Over the course of a few hours recently, Ripken, his wife, Kelly, and their young daughter talked about Ripken's other job, his other streak. For nearly 10 years now, he has been Cal Ripken, father -- of Rachel, age 9, and Ryan, age 6.

It is another job for which he must show up every day.

"I am very sensitive to the separation I experienced with my dad," Ripken says. It is a statement he repeats several times in a subdued, thoughtful conversation.

"Whatever I do in my next life has to be flexible. It is important for me to be there for Rachel's theater and Ryan's games. And to be there for the day-to-day stuff. That's the way it is with kids.

"You just have to be there."

That, too, is a lesson he learned from his often-absent father, whose long minor-league coaching career took him away from his wife, Vi, and the four Ripken children.

But the game that separated them would bring father and son together again. Cal Sr. was the teacher who instilled in his oldest son and namesake the precise discipline that helped him play just short of 15 uninterrupted seasons of major league baseball.

And he was Ripken's coach, manager and traveling companion for 11 years with the Orioles, until he was retired by the team in 1992.

"I feel a little alone," says Ripken. "You rely on your parents to be there as your safety net. As you get older, you need less and less from them. But you want to be around them because they are your parents. There is an emptiness now. A loss."
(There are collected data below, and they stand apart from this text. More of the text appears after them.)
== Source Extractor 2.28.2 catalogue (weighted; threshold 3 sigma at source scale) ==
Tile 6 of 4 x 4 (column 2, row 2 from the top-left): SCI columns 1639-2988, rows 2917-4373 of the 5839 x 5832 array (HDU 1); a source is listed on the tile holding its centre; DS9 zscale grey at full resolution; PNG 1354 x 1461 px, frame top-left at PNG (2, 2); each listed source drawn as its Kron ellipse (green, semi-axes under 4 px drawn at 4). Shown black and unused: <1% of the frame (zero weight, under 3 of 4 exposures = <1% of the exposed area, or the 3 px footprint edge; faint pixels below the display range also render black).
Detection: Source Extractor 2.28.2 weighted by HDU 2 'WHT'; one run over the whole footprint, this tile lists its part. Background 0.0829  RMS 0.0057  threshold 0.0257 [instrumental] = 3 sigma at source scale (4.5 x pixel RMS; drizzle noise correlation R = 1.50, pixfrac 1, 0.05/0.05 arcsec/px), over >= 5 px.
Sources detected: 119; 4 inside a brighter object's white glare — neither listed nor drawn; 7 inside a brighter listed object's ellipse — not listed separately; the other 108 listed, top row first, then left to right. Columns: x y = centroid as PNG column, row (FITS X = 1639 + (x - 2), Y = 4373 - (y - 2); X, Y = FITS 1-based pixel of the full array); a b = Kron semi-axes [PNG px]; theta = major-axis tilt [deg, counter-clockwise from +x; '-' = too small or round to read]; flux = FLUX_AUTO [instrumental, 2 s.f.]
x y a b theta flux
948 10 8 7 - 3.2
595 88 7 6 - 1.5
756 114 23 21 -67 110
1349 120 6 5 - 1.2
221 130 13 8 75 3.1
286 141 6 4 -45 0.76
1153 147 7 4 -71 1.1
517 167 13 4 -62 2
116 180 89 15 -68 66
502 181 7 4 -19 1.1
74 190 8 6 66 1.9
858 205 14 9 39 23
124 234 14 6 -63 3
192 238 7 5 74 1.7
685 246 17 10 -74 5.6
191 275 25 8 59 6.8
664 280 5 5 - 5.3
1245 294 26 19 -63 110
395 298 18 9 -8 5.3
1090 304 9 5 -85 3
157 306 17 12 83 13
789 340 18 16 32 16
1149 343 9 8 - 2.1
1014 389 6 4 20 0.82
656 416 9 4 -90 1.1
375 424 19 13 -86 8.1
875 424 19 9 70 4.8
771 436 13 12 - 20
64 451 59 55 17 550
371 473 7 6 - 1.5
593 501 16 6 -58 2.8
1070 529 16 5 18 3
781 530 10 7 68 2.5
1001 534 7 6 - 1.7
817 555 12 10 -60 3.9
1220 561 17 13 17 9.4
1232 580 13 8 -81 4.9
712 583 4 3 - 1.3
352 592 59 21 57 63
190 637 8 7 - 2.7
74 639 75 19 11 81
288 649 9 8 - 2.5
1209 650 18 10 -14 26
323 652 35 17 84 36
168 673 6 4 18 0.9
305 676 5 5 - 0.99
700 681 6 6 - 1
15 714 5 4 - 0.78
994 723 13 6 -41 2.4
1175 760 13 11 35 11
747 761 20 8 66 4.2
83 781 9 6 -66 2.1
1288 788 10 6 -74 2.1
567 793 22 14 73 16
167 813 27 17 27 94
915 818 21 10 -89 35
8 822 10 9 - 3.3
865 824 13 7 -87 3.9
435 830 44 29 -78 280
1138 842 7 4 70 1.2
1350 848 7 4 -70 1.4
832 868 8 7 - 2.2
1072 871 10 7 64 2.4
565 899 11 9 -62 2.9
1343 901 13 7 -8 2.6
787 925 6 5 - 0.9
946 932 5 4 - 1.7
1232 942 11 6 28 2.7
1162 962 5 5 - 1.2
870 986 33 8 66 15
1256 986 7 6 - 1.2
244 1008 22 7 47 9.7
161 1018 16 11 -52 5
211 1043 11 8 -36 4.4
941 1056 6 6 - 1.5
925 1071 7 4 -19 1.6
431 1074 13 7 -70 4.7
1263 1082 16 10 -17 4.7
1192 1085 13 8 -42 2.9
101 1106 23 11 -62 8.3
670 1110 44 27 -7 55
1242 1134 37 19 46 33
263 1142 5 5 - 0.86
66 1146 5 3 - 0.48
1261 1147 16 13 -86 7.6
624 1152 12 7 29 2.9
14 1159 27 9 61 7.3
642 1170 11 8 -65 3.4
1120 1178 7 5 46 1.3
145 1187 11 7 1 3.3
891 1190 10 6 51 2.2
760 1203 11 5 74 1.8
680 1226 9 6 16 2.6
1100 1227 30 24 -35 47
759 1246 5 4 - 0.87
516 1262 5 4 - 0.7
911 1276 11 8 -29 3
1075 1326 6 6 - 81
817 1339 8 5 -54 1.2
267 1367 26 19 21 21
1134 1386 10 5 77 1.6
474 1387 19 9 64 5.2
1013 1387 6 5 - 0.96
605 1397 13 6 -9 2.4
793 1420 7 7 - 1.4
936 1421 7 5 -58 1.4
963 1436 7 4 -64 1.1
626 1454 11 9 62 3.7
The death of their grandfather and the sudden presence of their father during baseball season this spring rattled the routine of two other baseball children: Rachel and Ryan.

"There was sadness in the house. The injury made things unstable," Ripken says. "When I left, they were afraid I might not come back. We had to work through that.

"Their security blanket got ruffled a little bit," he says. "It was up to me to straighten it out."

If you ask her, Kelly Ripken will say she has three children -- and that the tall, graying one is the most incorrigible.

"Typical male," says Cal Ripken's wife of 12 years. "He skates in and says, 'Hey I'm home,' and disrupts everything. I tell him, 'Hey, I have a system here and it's working.' I guess I want him to fall right into what I have already set up."

But Kelly says her much-traveled husband hears the ticking of the clock each day of their children's lives. She hears it too.

"I see it as he does," she says, "that you can't make up for lost time. If you miss the moment, you miss the moment. You can't make it up three months later. But you can make the most of it when you are here."

"I have an advantage my father didn't have," Ripken says. "I had kids later [in life] and I have more resources. But I want to make sure in my next life I have the flexibility to be there for my kids.